| Problem requirements |
The answer must consist of every line below containing "input".

| Records shown |
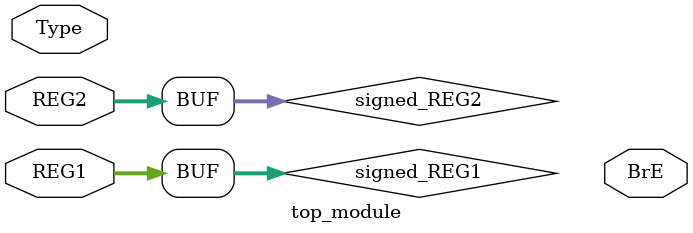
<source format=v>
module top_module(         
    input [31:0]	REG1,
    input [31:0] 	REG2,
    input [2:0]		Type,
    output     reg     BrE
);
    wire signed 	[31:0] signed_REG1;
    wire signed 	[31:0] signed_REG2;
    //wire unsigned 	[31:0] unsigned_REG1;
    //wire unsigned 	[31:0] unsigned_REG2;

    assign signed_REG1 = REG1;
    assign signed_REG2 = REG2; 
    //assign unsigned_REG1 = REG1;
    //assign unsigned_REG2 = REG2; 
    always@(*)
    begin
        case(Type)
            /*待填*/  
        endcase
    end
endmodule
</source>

---

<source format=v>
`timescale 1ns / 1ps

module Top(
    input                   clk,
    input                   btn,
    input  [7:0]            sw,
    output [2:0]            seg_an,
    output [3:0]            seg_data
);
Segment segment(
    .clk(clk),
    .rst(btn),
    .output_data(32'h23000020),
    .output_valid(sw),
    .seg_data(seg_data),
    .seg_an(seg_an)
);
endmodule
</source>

| Output for this task |
    input [31:0]	REG1,
    input [31:0] 	REG2,
    input [2:0]		Type,
    input                   clk,
    input                   btn,
    input  [7:0]            sw,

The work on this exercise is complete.